As a general principle, access to the central data store should be restricted to the components that need full control over the system and which can apply appropriate authorization and authentication of change requests. In the future, etcd may offer granular access control, but that granularity will require an administrator to understand the schema of the data to properly apply security. An administrator must be able to properly secure Kubernetes at a policy level, rather than at an implementation level, and schema changes over time should not risk unintended security leaks.
Both the Kubelet and Kube Proxy need information related to their specific roles - for the Kubelet, the set of pods it should be running, and for the Proxy, the set of services and endpoints to load balance. The Kubelet also needs to provide information about running pods and historical termination data. The access pattern for both Kubelet and Proxy to load their configuration is an efficient "wait for changes" request over HTTP. It should be possible to limit the Kubelet and Proxy to only access the information they need to perform their roles and no more.

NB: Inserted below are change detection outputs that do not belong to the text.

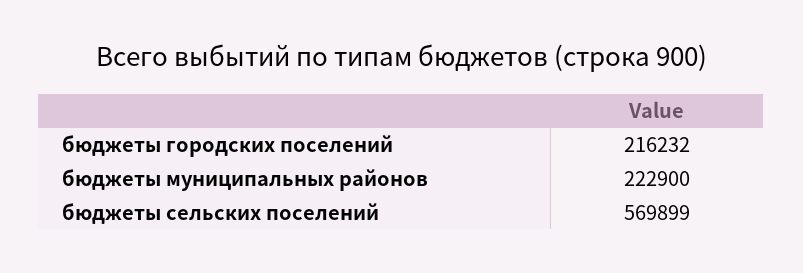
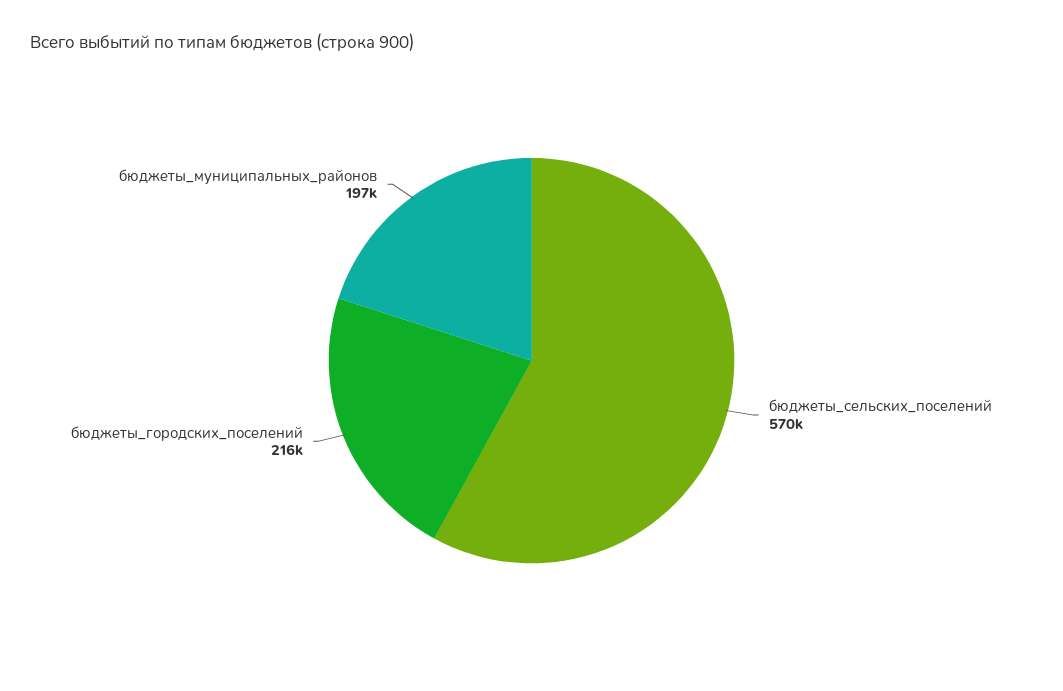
  {
    "бюджеты городских поселений": 216232,
-   "бюджеты муниципальных районов": 222900,
+   "бюджеты муниципальных районов": 197000,
    "бюджеты сельских поселений": 569899
  }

The controller manager for Replication Controllers and other future controllers act on behalf of a user via delegation to perform automated maintenance on Kubernetes resources. Their ability to access or modify resource state should be strictly limited to their intended duties and they should be prevented from accessing information not pertinent to their role. For example, a replication controller needs only to create a copy of a known pod configuration, to determine the running state of an existing pod, or to delete an existing pod that it created - it does not need to know the contents or current state of a pod, nor have access to any data in the pods attached volumes.
The Kubernetes pod scheduler is responsible for reading data from the pod to fit it onto a minion in the cluster. At a minimum, it needs access to view the ID of a pod (to craft the binding), its current state, any resource information necessary to identify placement, and other data relevant to concerns like anti-affinity, zone or region preference, or custom logic. It does not need the ability to modify pods or see other resources, only to create bindings. It should not need the ability to delete bindings unless the scheduler takes control of relocating components on failed hosts (which could be implemented by a separate component that can delete bindings but not create them). The scheduler may need read access to user or project-container information to determine preferential location (underspecified at this time).